(TASK ITEM): Copy out the data below from the line containing "ertising…you" to the line containing "polygon-main", both lines included, with all images left out.

(Stored data entries)
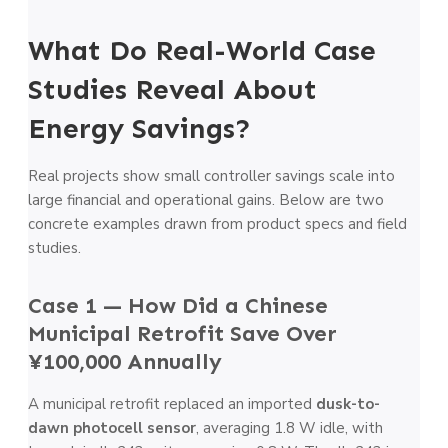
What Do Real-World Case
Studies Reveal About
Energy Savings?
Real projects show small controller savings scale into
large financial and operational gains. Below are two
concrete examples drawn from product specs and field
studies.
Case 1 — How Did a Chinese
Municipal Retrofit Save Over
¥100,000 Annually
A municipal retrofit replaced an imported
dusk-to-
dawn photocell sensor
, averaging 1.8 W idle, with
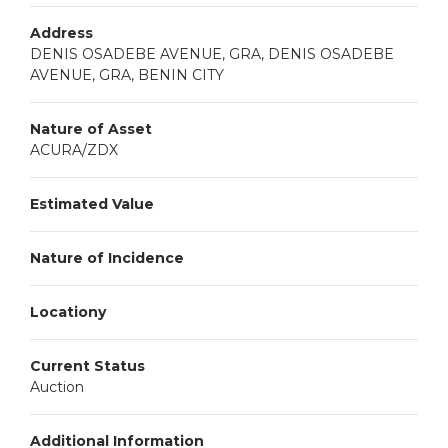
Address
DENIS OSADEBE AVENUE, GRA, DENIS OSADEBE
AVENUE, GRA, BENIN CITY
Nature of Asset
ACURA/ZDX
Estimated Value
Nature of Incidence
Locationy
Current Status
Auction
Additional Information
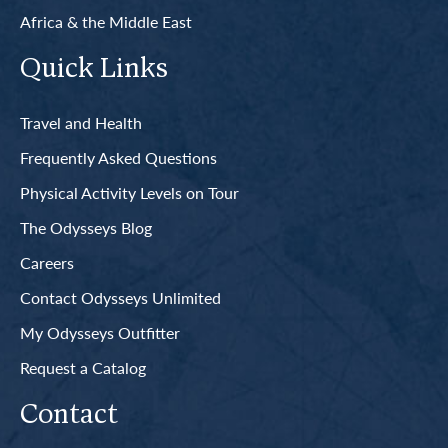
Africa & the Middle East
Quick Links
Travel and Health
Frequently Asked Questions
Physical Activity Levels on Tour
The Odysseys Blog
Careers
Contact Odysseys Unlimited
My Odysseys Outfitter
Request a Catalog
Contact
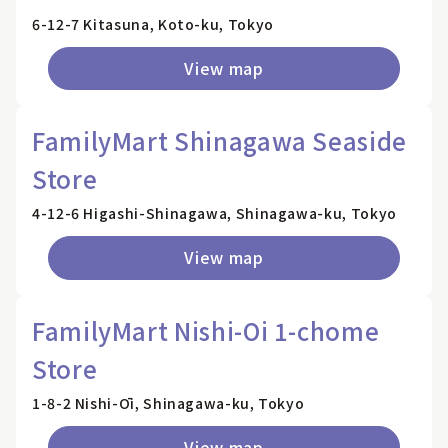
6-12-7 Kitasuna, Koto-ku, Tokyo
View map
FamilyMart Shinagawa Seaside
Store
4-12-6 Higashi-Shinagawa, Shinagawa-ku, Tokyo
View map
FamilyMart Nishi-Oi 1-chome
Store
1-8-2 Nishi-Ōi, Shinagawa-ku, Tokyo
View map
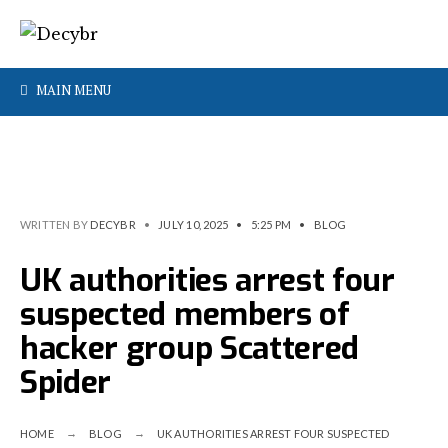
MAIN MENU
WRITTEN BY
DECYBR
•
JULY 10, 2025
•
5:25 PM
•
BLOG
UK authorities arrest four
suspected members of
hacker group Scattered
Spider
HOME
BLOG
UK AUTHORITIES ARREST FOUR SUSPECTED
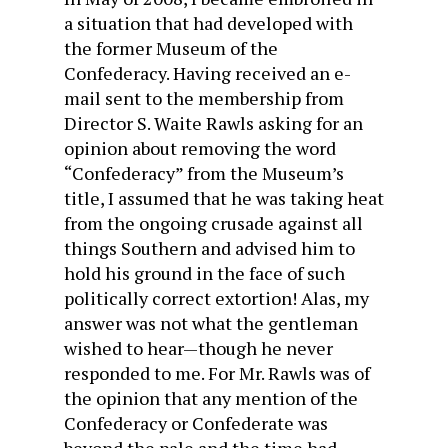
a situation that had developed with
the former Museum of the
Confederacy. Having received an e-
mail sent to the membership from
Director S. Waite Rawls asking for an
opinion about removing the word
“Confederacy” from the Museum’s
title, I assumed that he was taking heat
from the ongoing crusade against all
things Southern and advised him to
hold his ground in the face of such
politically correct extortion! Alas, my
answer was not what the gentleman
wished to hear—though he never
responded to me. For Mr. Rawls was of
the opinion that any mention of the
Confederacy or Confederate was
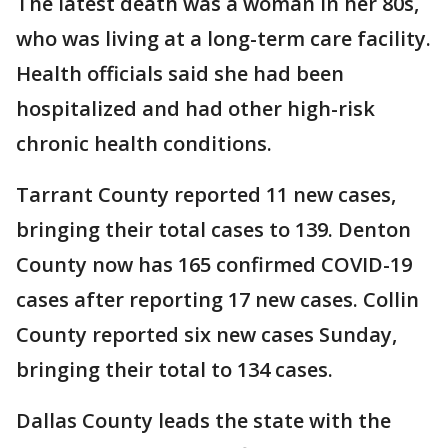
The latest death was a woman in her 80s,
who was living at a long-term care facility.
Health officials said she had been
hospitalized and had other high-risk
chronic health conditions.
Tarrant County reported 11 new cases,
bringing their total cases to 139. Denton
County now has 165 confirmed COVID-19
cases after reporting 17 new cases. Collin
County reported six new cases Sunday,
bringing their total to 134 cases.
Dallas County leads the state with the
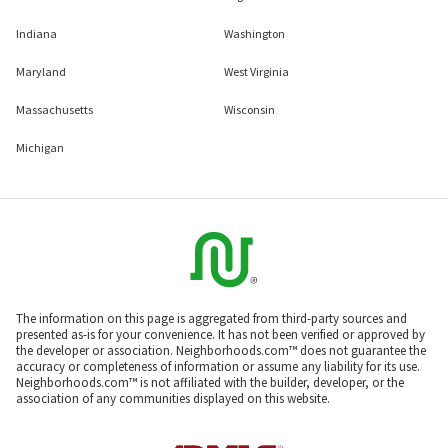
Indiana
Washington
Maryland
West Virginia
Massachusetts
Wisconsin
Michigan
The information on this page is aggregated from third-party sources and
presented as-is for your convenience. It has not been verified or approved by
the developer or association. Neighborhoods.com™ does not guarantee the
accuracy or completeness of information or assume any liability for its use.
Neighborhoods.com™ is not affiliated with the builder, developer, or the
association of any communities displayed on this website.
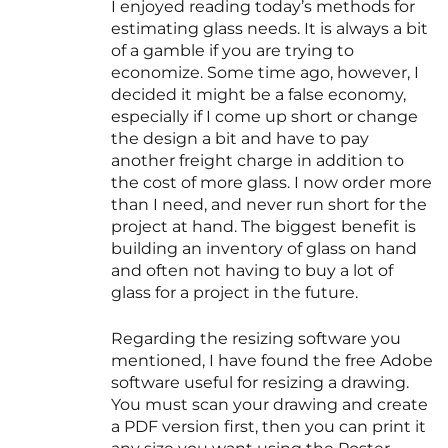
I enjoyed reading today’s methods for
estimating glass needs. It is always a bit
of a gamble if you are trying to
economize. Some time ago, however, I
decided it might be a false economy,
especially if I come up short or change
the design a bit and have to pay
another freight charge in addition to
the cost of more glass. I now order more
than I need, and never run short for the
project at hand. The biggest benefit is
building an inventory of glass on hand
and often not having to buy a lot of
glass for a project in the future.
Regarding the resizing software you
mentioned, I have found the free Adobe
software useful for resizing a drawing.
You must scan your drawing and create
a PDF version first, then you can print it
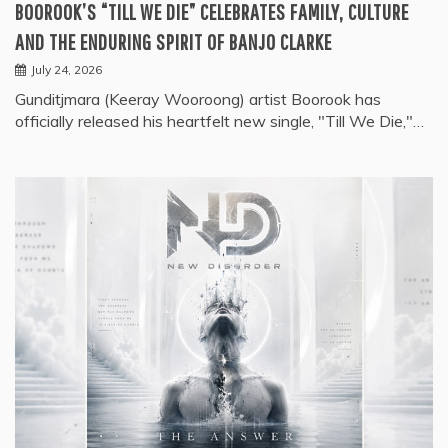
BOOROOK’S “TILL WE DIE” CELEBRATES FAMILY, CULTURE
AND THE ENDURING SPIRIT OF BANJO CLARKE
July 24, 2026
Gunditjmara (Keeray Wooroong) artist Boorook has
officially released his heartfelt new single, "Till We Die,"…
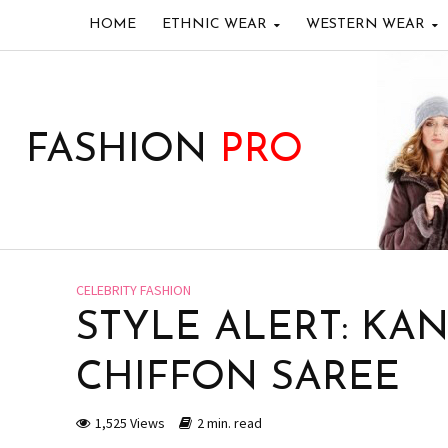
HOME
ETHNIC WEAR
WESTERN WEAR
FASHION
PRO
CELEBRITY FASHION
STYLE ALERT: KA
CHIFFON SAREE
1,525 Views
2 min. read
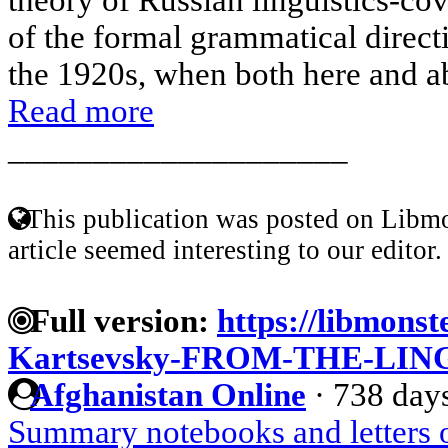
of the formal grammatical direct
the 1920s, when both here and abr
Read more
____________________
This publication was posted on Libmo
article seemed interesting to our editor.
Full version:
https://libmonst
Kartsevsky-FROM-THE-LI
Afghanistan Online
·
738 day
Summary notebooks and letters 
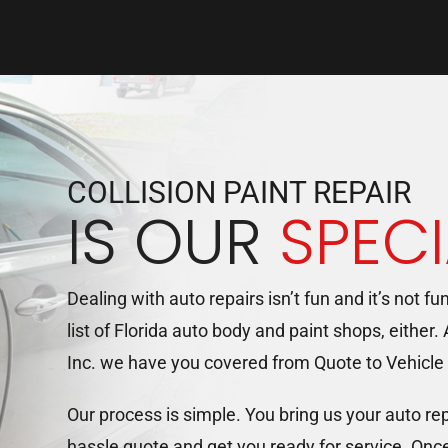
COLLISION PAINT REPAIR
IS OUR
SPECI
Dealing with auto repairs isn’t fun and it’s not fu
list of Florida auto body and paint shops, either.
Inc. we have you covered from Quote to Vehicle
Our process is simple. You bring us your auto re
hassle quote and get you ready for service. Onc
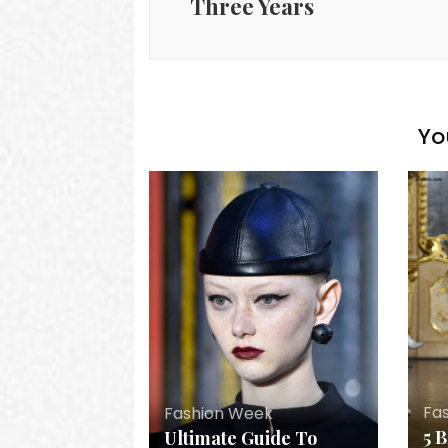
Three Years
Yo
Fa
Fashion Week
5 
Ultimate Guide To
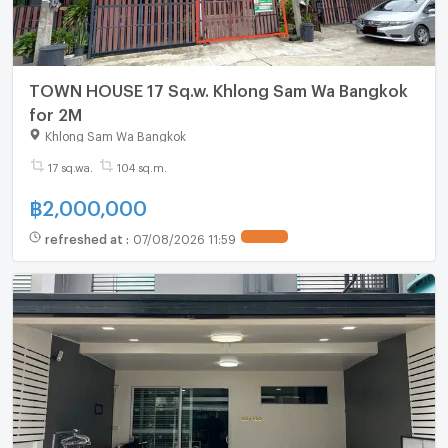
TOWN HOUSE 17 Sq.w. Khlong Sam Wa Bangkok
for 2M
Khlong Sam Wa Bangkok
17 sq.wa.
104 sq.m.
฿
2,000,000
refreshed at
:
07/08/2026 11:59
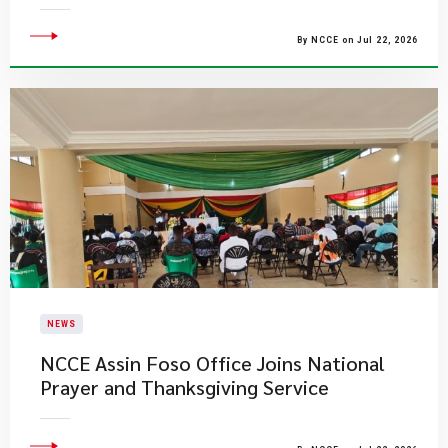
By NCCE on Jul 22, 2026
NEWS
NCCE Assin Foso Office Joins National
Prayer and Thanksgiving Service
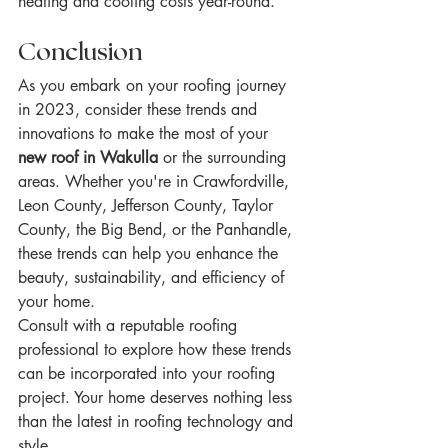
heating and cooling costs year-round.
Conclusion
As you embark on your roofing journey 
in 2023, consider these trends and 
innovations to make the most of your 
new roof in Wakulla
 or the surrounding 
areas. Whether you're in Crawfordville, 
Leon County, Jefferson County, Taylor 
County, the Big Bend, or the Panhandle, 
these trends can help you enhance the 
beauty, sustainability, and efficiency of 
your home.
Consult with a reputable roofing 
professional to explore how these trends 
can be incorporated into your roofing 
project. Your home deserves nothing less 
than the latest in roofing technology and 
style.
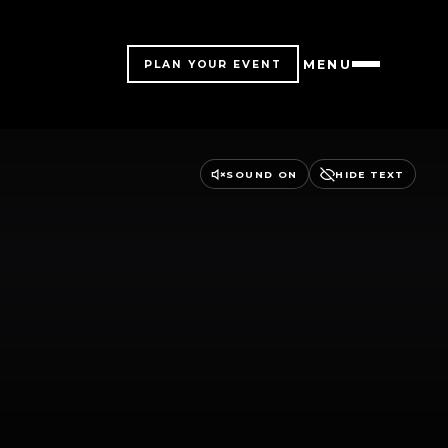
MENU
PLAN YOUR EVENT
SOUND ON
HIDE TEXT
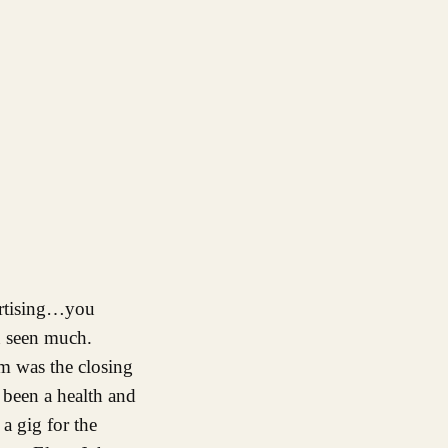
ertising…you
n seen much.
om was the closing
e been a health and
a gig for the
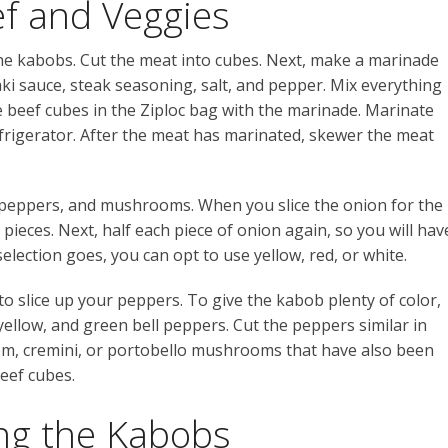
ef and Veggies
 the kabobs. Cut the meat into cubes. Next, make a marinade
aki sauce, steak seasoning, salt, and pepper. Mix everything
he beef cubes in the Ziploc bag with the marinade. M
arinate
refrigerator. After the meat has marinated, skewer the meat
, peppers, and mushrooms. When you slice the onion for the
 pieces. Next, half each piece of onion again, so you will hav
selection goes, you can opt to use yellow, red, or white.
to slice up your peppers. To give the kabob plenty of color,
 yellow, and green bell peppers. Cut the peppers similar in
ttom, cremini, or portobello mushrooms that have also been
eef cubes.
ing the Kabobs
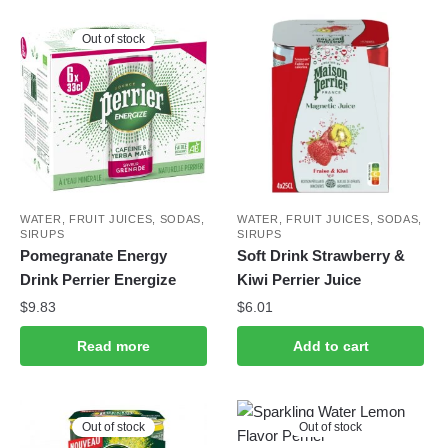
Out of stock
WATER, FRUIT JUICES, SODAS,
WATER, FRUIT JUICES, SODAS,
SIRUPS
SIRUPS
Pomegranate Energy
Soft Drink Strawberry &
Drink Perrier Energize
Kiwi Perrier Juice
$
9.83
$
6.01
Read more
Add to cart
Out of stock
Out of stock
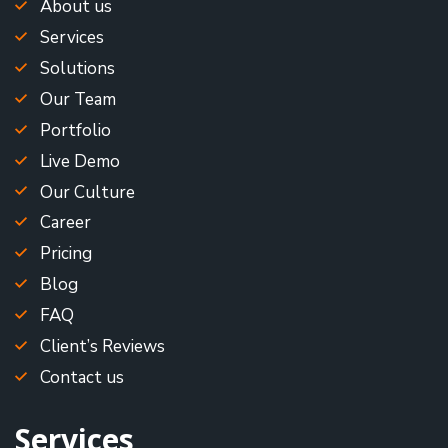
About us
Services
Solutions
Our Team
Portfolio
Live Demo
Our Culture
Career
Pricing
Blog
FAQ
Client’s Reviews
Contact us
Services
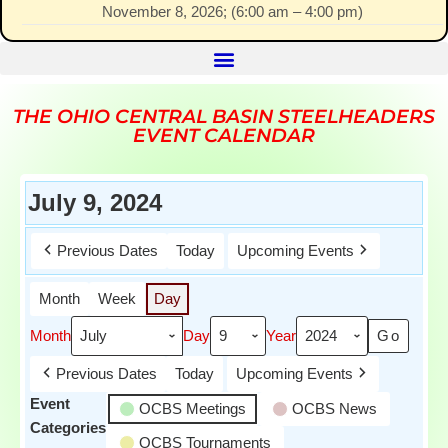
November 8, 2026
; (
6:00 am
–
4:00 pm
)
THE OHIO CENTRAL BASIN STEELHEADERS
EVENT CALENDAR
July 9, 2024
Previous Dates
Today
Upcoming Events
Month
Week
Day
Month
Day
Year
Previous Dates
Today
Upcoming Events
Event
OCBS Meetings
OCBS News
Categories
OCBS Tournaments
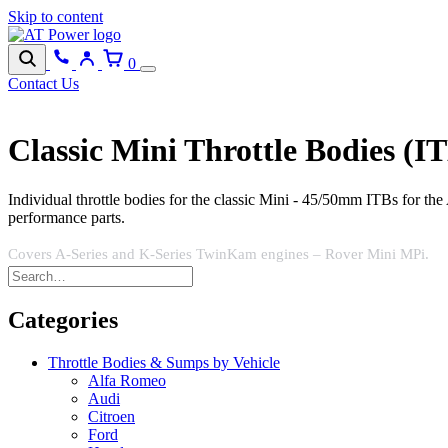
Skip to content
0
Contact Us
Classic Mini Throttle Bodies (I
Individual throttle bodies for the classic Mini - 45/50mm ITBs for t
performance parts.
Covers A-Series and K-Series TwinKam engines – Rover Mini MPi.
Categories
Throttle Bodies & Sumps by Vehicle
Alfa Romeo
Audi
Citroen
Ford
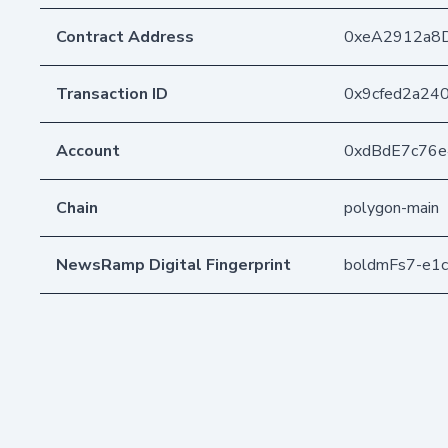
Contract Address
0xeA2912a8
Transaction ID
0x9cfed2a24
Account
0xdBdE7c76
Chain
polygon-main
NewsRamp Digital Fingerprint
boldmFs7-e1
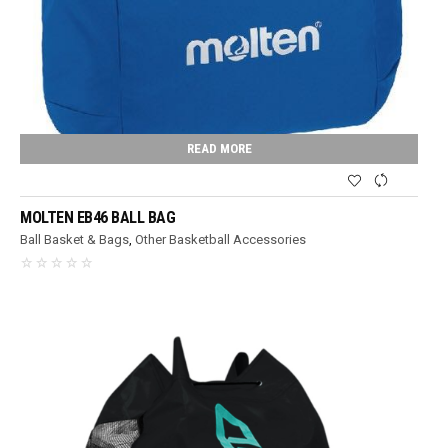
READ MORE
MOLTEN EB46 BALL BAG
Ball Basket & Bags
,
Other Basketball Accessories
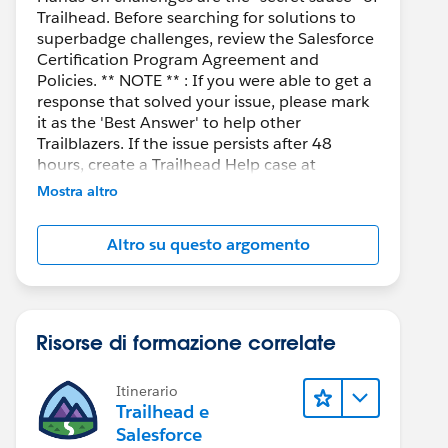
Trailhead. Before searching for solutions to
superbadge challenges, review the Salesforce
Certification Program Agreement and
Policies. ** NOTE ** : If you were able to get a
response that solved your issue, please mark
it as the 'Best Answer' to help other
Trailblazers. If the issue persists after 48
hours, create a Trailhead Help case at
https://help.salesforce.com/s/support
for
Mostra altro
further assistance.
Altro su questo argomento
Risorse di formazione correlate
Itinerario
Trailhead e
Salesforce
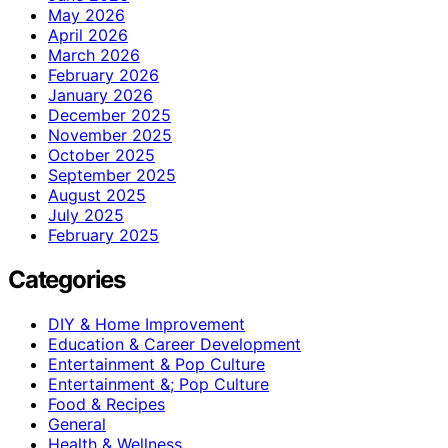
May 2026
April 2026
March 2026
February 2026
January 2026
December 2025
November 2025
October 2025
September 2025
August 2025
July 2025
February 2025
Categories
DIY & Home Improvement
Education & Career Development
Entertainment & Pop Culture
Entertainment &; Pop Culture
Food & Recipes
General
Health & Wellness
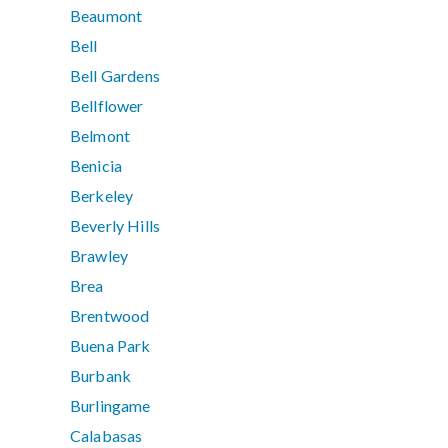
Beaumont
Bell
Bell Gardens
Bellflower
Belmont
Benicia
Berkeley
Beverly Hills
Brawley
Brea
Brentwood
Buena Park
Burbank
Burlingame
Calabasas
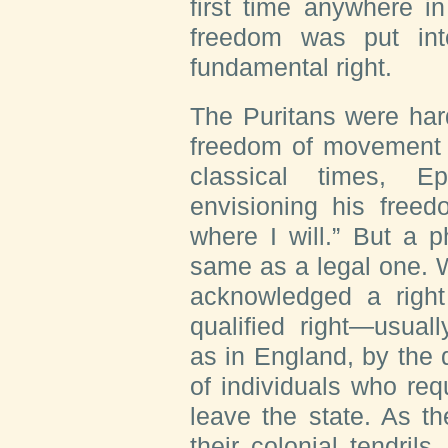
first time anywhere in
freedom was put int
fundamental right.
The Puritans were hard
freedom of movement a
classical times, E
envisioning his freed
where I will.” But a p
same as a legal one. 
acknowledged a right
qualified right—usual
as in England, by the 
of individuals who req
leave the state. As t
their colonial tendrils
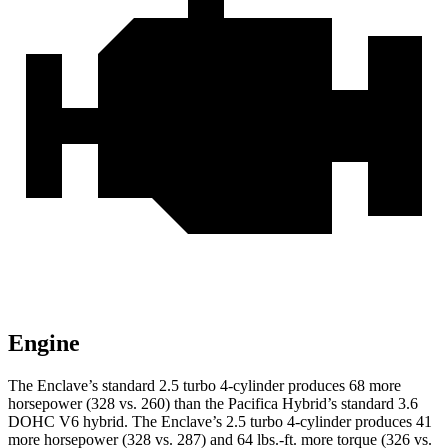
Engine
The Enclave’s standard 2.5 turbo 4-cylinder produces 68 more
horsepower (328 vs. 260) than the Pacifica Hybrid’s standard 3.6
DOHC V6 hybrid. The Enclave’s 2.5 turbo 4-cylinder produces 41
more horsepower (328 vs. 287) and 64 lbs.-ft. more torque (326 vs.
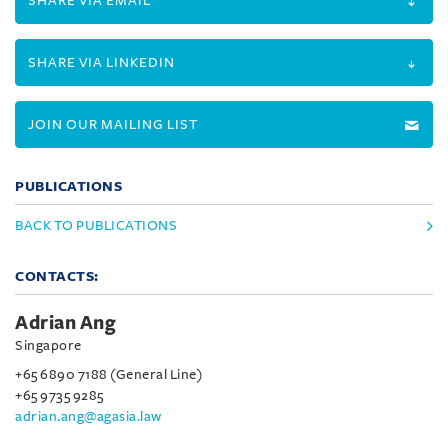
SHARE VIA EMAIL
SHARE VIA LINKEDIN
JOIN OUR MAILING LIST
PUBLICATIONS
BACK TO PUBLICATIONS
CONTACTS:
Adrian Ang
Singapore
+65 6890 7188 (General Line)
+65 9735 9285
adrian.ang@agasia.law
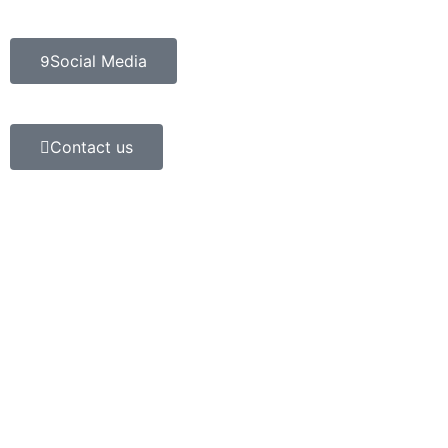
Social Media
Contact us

(RESPONSE BELOW):
ertising…you
n seen much.
om was the closing
e been a health and
a gig for the
ef and Veggies
 the kabobs. Cut the meat into cubes. Next, make a marinade
aki sauce, steak seasoning, salt, and pepper. Mix everything
he beef cubes in the Ziploc bag with the marinade. M
arinate
refrigerator. After the meat has marinated, skewer the meat
, peppers, and mushrooms. When you slice the onion for the
 pieces. Next, half each piece of onion again, so you will hav
selection goes, you can opt to use yellow, red, or white.
to slice up your peppers. To give the kabob plenty of color,
 yellow, and green bell peppers. Cut the peppers similar in
ttom, cremini, or portobello mushrooms that have also been
eef cubes.
ing the Kabobs
Out of stock
WATER, FRUIT JUICES, SODAS,
WATER, FRUIT JUICES, SODAS,
SIRUPS
SIRUPS
Pomegranate Energy
Soft Drink Strawberry &
Drink Perrier Energize
Kiwi Perrier Juice
$
9.83
$
6.01
Read more
Add to cart
Out of stock
Out of stock
About us
Services
Solutions
Our Team
Portfolio
Live Demo
Our Culture
Career
Pricing
Blog
FAQ
Client’s Reviews
Contact us
Services
November 8, 2026
; (
6:00 am
–
4:00 pm
)
THE OHIO CENTRAL BASIN STEELHEADERS
EVENT CALENDAR
July 9, 2024
Previous Dates
Today
Upcoming Events
Month
Week
Day
Month
Day
Year
Previous Dates
Today
Upcoming Events
Event
OCBS Meetings
OCBS News
Categories
OCBS Tournaments
Skip to content
0
Contact Us
Classic Mini Throttle Bodies (I
Individual throttle bodies for the classic Mini - 45/50mm ITBs for t
performance parts.
Covers A-Series and K-Series TwinKam engines – Rover Mini MPi.
Categories
Throttle Bodies & Sumps by Vehicle
Alfa Romeo
Audi
Citroen
Ford
Contract Address
0xeA2912a8
Transaction ID
0x9cfed2a24
Account
0xdBdE7c76
Chain
polygon-main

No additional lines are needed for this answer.